Alleen al in Nederland komt jaarlijks 13 miljoen ton betonafval beschikbaar. C2CA uit Rotterdam past uitvindingen van de TU Delft toe om dat betonafval te verwerken tot grondstof voor nieuw beton. Door de grote verscheidenheid in betonrecepten is dat een ware uitdaging. Samen met Strukton-onderdeel GBN en Dura Vermeer wordt in de havenstad momenteel hard gebouwd aan een fabriek met een capaciteit van 150.000 ton. Plannen voor nationale en internationale uitbreiding liggen klaar.
– ‘Het is logischer en duurzamer om verspreid over het land fabrieken te plaatsen.’
– ‘De cementindustrie veroorzaakt 8 procent van de wereldwijde CO2-uitstoot.’
– ‘De taak van onze cso is bruggen te slaan tussen wetenschap en commercie.’
– In 2020 werd wereldwijd 14 miljard kubieke meter beton gestort.

Voor de eerste stap in het recyclageproces biedt C2CA een mobiele oplossing waardoor al meteen op de sloopplaats een eerste sortering kan plaatsvinden. Foto: C2CA
Beton is een geliefd materiaal bij de constructie van gebouwen, wegen, bruggen en dammen. Wereldwijd gaat het om enorme hoeveelheden. Volgens de Global Cement and Concrete Association werd in 2020 wereldwijd 14 miljard kubieke meter beton gestort. Dat is gemiddeld 1,75 kubieke meter per aardbewoner, genoeg om het landoppervlak van Nederland te bedekken met een laag beton van 413 meter dik. Hoewel sommige betonnen constructies uit de Romeinse tijd nog steeds overeind staan, bereiken vele al na enkele decennia het einde van hun nuttige leven. Ze worden afgebroken, vermalen en gedeponeerd op stortplaatsen of soms hergebruikt voor laagwaardige toepassingen zoals de ondergrond van wegen.
Kan dat niet anders? Die vraag komt natuurlijk wel bij je op als je hoogleraar grondstoffen en recycling bent aan de faculteit voor Civiele Techniek van de TU Delft.
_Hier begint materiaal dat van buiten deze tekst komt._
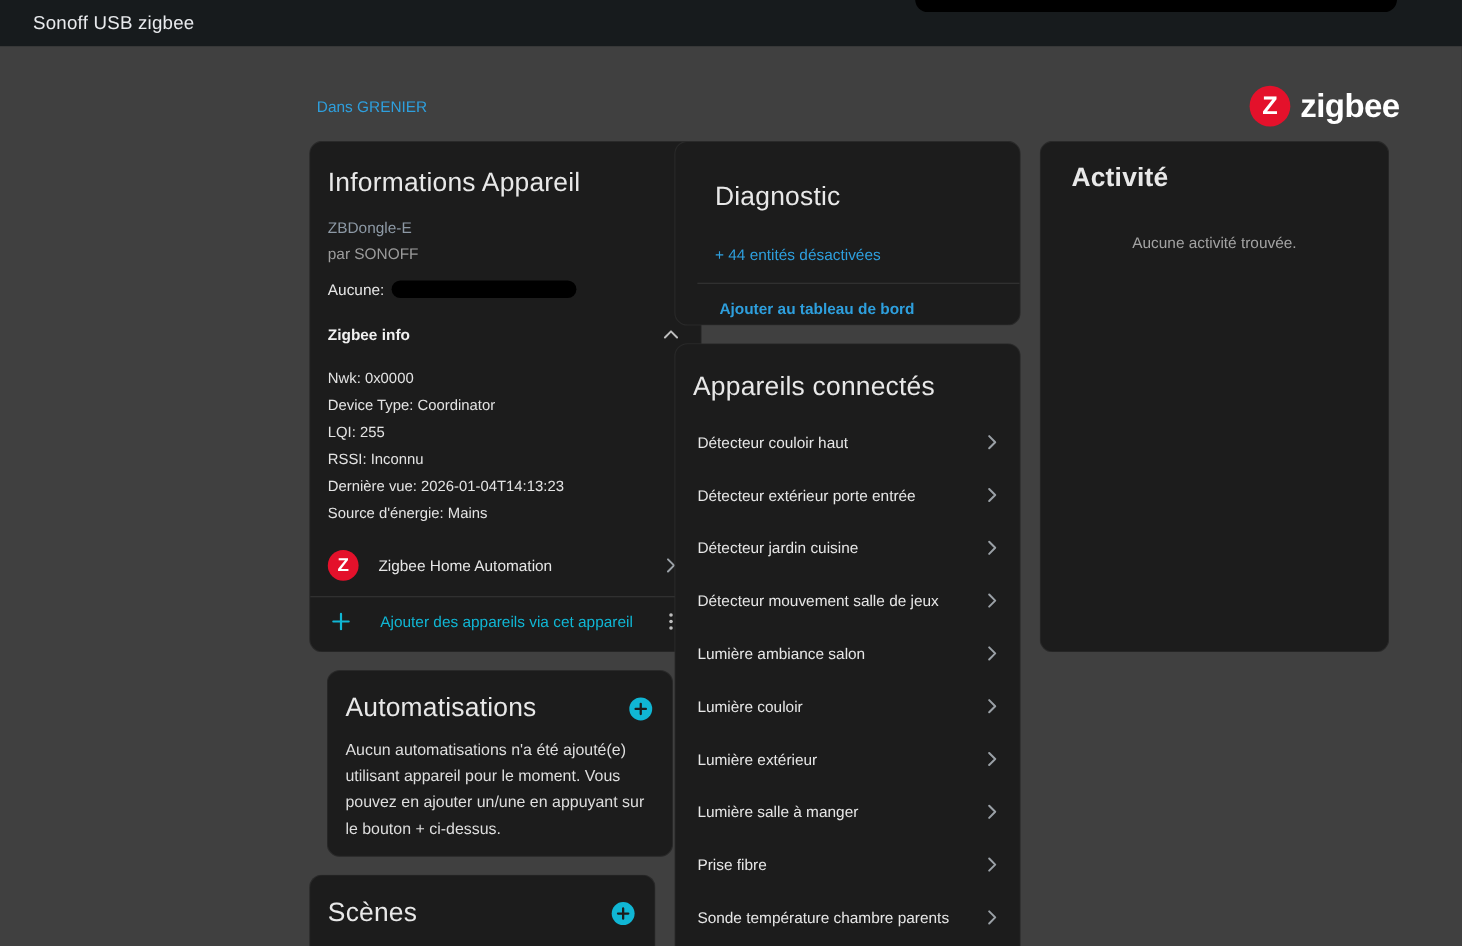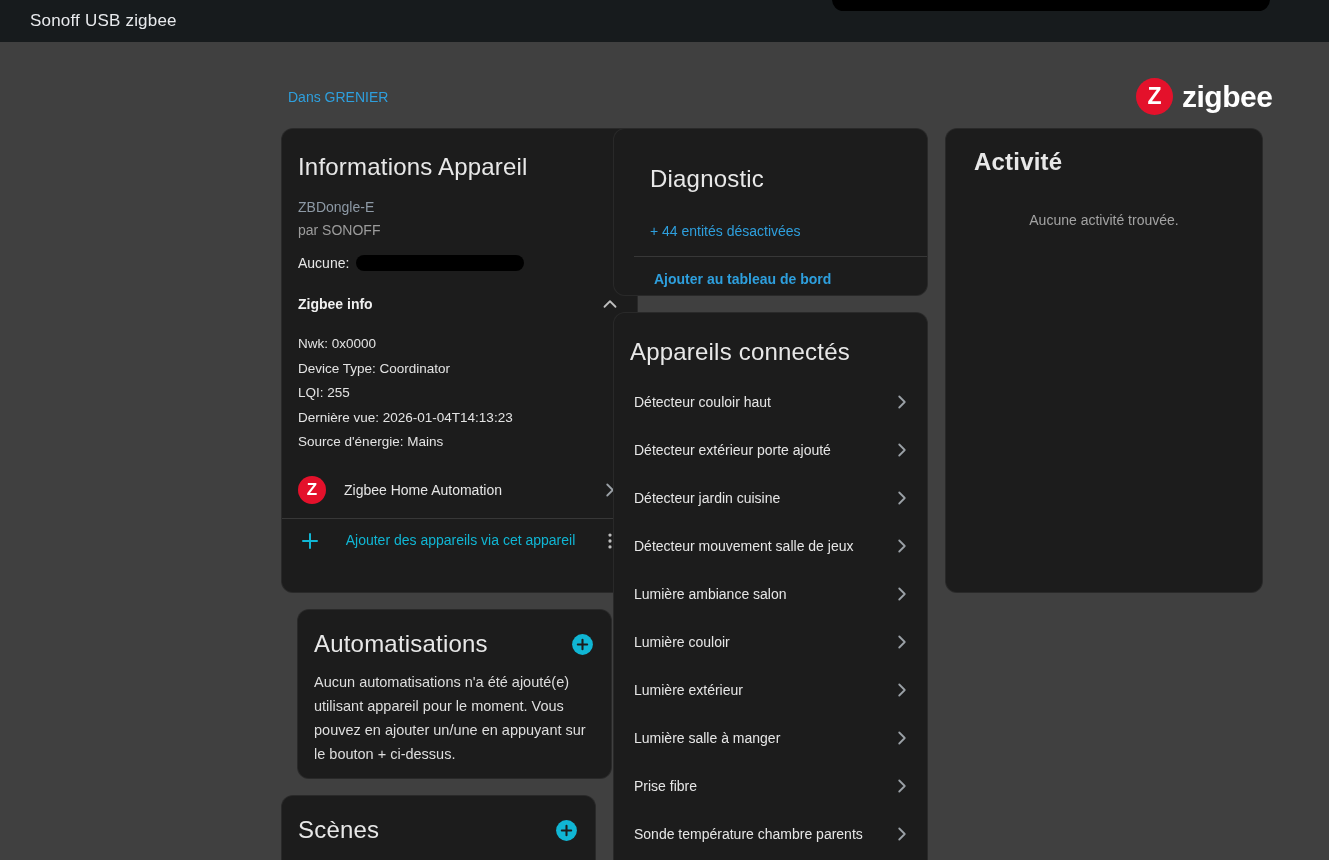--- a/index.html
+++ b/index.html
@@ -98,20 +98,21 @@
         <span>
           <svg width="22" height="22" viewBox="0 0 24 24">
               <path d="M6 15l6-6 6 6" fill="none" stroke="#bdbdbd" stroke-width="2" stroke-linecap="round" stroke-linejoin="round"></path>
             </svg>
         </span>
       </div>
       <div class="details">
         <div>Nwk: 0x0000</div>
         <div>Device Type: Coordinator</div>
         <div>LQI: 255</div>
+        <div>RSSI: Inconnu</div>
         <div>Dernière vue: 2026-01-04T14:13:23</div>
         <div>Source d'énergie: Mains</div>
       </div>
       <div class="integration-row">
         <div class="zigbee-disc small">Z</div>
         <div class="integration-label">Zigbee Home Automation</div>
         <span>
           <svg width="22" height="22" viewBox="0 0 24 24">
               <path d="M9 6l6 6-6 6" fill="none" stroke="#9aa0a6" stroke-width="2" stroke-linecap="round" stroke-linejoin="round"></path>
             </svg>
@@ -175,21 +176,21 @@
     <div class="device-list">
       <div class="device-row">
         <span class="device-row-label">Détecteur couloir haut</span>
         <span>
             <svg width="22" height="22" viewBox="0 0 24 24">
               <path d="M9 6l6 6-6 6" fill="none" stroke="#9aa0a6" stroke-width="2" stroke-linecap="round" stroke-linejoin="round"></path>
             </svg>
           </span>
       </div>
       <div class="device-row">
-        <span class="device-row-label">Détecteur extérieur porte ajouté</span>
+        <span class="device-row-label">Détecteur extérieur porte entrée</span>
         <span>
             <svg width="22" height="22" viewBox="0 0 24 24">
               <path d="M9 6l6 6-6 6" fill="none" stroke="#9aa0a6" stroke-width="2" stroke-linecap="round" stroke-linejoin="round"></path>
             </svg>
           </span>
       </div>
       <div class="device-row">
         <span class="device-row-label">Détecteur jardin cuisine</span>
         <span>
             <svg width="22" height="22" viewBox="0 0 24 24">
Onderzoek onder leiding van professor Peter Rem heeft de afgelopen jaren geresulteerd in verschillende uitvindingen om van afval weer bruikbare grondstoffen te maken. De technologie voor het recyclen van beton is ondergebracht bij het bedrijf C2CA Technology. C2CA staat voor ‘Concrete to Cement and Aggregates’: van betonafval dus weer grondstoffen maken voor nieuw beton.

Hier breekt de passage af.